Reproduce every line of the data below word for word, with no changes.

Collected data:
·····
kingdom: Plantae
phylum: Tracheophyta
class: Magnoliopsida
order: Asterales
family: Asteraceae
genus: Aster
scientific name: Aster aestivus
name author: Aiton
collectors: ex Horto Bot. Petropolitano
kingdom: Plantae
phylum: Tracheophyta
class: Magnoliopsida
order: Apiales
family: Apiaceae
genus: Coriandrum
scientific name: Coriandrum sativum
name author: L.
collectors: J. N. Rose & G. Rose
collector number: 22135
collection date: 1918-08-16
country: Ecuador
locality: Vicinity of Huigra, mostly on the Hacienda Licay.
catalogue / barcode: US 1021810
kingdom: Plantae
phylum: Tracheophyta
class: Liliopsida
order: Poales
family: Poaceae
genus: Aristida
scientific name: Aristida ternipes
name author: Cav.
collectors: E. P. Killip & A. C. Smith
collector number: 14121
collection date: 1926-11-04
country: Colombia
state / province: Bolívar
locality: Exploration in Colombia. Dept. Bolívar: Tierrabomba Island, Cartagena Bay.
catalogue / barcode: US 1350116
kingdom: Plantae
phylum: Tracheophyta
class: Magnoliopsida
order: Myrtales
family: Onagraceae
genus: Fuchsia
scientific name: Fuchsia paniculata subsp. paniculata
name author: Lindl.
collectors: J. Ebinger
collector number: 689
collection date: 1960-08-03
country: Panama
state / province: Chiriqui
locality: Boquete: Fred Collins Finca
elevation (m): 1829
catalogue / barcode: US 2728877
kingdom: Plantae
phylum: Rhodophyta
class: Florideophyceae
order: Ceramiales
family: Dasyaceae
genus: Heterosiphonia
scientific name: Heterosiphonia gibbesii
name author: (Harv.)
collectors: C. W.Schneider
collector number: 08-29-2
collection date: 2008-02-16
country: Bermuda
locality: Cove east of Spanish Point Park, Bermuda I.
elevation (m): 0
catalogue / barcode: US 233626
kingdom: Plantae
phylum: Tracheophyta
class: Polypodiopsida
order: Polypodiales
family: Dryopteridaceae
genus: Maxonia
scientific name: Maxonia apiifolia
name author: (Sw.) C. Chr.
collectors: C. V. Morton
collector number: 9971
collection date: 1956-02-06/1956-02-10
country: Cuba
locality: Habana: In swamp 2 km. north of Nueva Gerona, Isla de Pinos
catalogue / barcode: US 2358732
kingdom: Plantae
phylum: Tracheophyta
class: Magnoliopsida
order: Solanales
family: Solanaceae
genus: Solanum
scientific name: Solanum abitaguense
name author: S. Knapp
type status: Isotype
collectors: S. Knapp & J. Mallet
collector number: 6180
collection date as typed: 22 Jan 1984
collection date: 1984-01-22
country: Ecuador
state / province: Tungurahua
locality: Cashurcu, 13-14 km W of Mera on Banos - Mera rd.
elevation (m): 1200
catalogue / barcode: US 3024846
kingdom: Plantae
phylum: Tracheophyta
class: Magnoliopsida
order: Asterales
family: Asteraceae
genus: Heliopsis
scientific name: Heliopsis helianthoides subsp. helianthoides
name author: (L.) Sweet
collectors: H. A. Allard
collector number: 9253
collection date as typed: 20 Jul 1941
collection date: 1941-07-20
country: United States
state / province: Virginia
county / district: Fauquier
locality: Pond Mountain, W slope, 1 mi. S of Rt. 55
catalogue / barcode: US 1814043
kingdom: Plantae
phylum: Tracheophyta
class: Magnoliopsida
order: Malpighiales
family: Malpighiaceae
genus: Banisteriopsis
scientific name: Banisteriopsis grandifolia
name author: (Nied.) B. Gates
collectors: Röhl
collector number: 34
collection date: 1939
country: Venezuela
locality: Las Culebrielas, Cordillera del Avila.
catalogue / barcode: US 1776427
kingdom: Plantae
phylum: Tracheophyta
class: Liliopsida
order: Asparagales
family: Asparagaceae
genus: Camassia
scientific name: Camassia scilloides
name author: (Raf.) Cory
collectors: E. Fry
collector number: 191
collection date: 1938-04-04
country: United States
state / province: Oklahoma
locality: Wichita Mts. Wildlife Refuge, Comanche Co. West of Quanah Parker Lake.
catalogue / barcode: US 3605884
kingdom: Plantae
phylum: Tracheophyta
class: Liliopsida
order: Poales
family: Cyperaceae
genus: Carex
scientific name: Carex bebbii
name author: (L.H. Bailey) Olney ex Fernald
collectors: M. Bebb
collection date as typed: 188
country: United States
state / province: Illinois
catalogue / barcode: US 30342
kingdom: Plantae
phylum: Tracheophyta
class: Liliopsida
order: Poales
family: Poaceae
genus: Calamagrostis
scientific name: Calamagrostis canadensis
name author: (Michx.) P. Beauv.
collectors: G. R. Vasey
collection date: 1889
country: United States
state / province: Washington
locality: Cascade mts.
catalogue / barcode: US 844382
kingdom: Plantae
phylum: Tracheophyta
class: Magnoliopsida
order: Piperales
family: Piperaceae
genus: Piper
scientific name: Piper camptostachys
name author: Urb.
·····
Task answer:
kingdom: Plantae
phylum: Tracheophyta
class: Magnoliopsida
order: Asterales
family: Asteraceae
genus: Aster
scientific name: Aster aestivus
name author: Aiton
collectors: ex Horto Bot. Petropolitano
kingdom: Plantae
phylum: Tracheophyta
class: Magnoliopsida
order: Apiales
family: Apiaceae
genus: Coriandrum
scientific name: Coriandrum sativum
name author: L.
collectors: J. N. Rose & G. Rose
collector number: 22135
collection date: 1918-08-16
country: Ecuador
locality: Vicinity of Huigra, mostly on the Hacienda Licay.
catalogue / barcode: US 1021810
kingdom: Plantae
phylum: Tracheophyta
class: Liliopsida
order: Poales
family: Poaceae
genus: Aristida
scientific name: Aristida ternipes
name author: Cav.
collectors: E. P. Killip & A. C. Smith
collector number: 14121
collection date: 1926-11-04
country: Colombia
state / province: Bolívar
locality: Exploration in Colombia. Dept. Bolívar: Tierrabomba Island, Cartagena Bay.
catalogue / barcode: US 1350116
kingdom: Plantae
phylum: Tracheophyta
class: Magnoliopsida
order: Myrtales
family: Onagraceae
genus: Fuchsia
scientific name: Fuchsia paniculata subsp. paniculata
name author: Lindl.
collectors: J. Ebinger
collector number: 689
collection date: 1960-08-03
country: Panama
state / province: Chiriqui
locality: Boquete: Fred Collins Finca
elevation (m): 1829
catalogue / barcode: US 2728877
kingdom: Plantae
phylum: Rhodophyta
class: Florideophyceae
order: Ceramiales
family: Dasyaceae
genus: Heterosiphonia
scientific name: Heterosiphonia gibbesii
name author: (Harv.)
collectors: C. W.Schneider
collector number: 08-29-2
collection date: 2008-02-16
country: Bermuda
locality: Cove east of Spanish Point Park, Bermuda I.
elevation (m): 0
catalogue / barcode: US 233626
kingdom: Plantae
phylum: Tracheophyta
class: Polypodiopsida
order: Polypodiales
family: Dryopteridaceae
genus: Maxonia
scientific name: Maxonia apiifolia
name author: (Sw.) C. Chr.
collectors: C. V. Morton
collector number: 9971
collection date: 1956-02-06/1956-02-10
country: Cuba
locality: Habana: In swamp 2 km. north of Nueva Gerona, Isla de Pinos
catalogue / barcode: US 2358732
kingdom: Plantae
phylum: Tracheophyta
class: Magnoliopsida
order: Solanales
family: Solanaceae
genus: Solanum
scientific name: Solanum abitaguense
name author: S. Knapp
type status: Isotype
collectors: S. Knapp & J. Mallet
collector number: 6180
collection date as typed: 22 Jan 1984
collection date: 1984-01-22
country: Ecuador
state / province: Tungurahua
locality: Cashurcu, 13-14 km W of Mera on Banos - Mera rd.
elevation (m): 1200
catalogue / barcode: US 3024846
kingdom: Plantae
phylum: Tracheophyta
class: Magnoliopsida
order: Asterales
family: Asteraceae
genus: Heliopsis
scientific name: Heliopsis helianthoides subsp. helianthoides
name author: (L.) Sweet
collectors: H. A. Allard
collector number: 9253
collection date as typed: 20 Jul 1941
collection date: 1941-07-20
country: United States
state / province: Virginia
county / district: Fauquier
locality: Pond Mountain, W slope, 1 mi. S of Rt. 55
catalogue / barcode: US 1814043
kingdom: Plantae
phylum: Tracheophyta
class: Magnoliopsida
order: Malpighiales
family: Malpighiaceae
genus: Banisteriopsis
scientific name: Banisteriopsis grandifolia
name author: (Nied.) B. Gates
collectors: Röhl
collector number: 34
collection date: 1939
country: Venezuela
locality: Las Culebrielas, Cordillera del Avila.
catalogue / barcode: US 1776427
kingdom: Plantae
phylum: Tracheophyta
class: Liliopsida
order: Asparagales
family: Asparagaceae
genus: Camassia
scientific name: Camassia scilloides
name author: (Raf.) Cory
collectors: E. Fry
collector number: 191
collection date: 1938-04-04
country: United States
state / province: Oklahoma
locality: Wichita Mts. Wildlife Refuge, Comanche Co. West of Quanah Parker Lake.
catalogue / barcode: US 3605884
kingdom: Plantae
phylum: Tracheophyta
class: Liliopsida
order: Poales
family: Cyperaceae
genus: Carex
scientific name: Carex bebbii
name author: (L.H. Bailey) Olney ex Fernald
collectors: M. Bebb
collection date as typed: 188
country: United States
state / province: Illinois
catalogue / barcode: US 30342
kingdom: Plantae
phylum: Tracheophyta
class: Liliopsida
order: Poales
family: Poaceae
genus: Calamagrostis
scientific name: Calamagrostis canadensis
name author: (Michx.) P. Beauv.
collectors: G. R. Vasey
collection date: 1889
country: United States
state / province: Washington
locality: Cascade mts.
catalogue / barcode: US 844382
kingdom: Plantae
phylum: Tracheophyta
class: Magnoliopsida
order: Piperales
family: Piperaceae
genus: Piper
scientific name: Piper camptostachys
name author: Urb.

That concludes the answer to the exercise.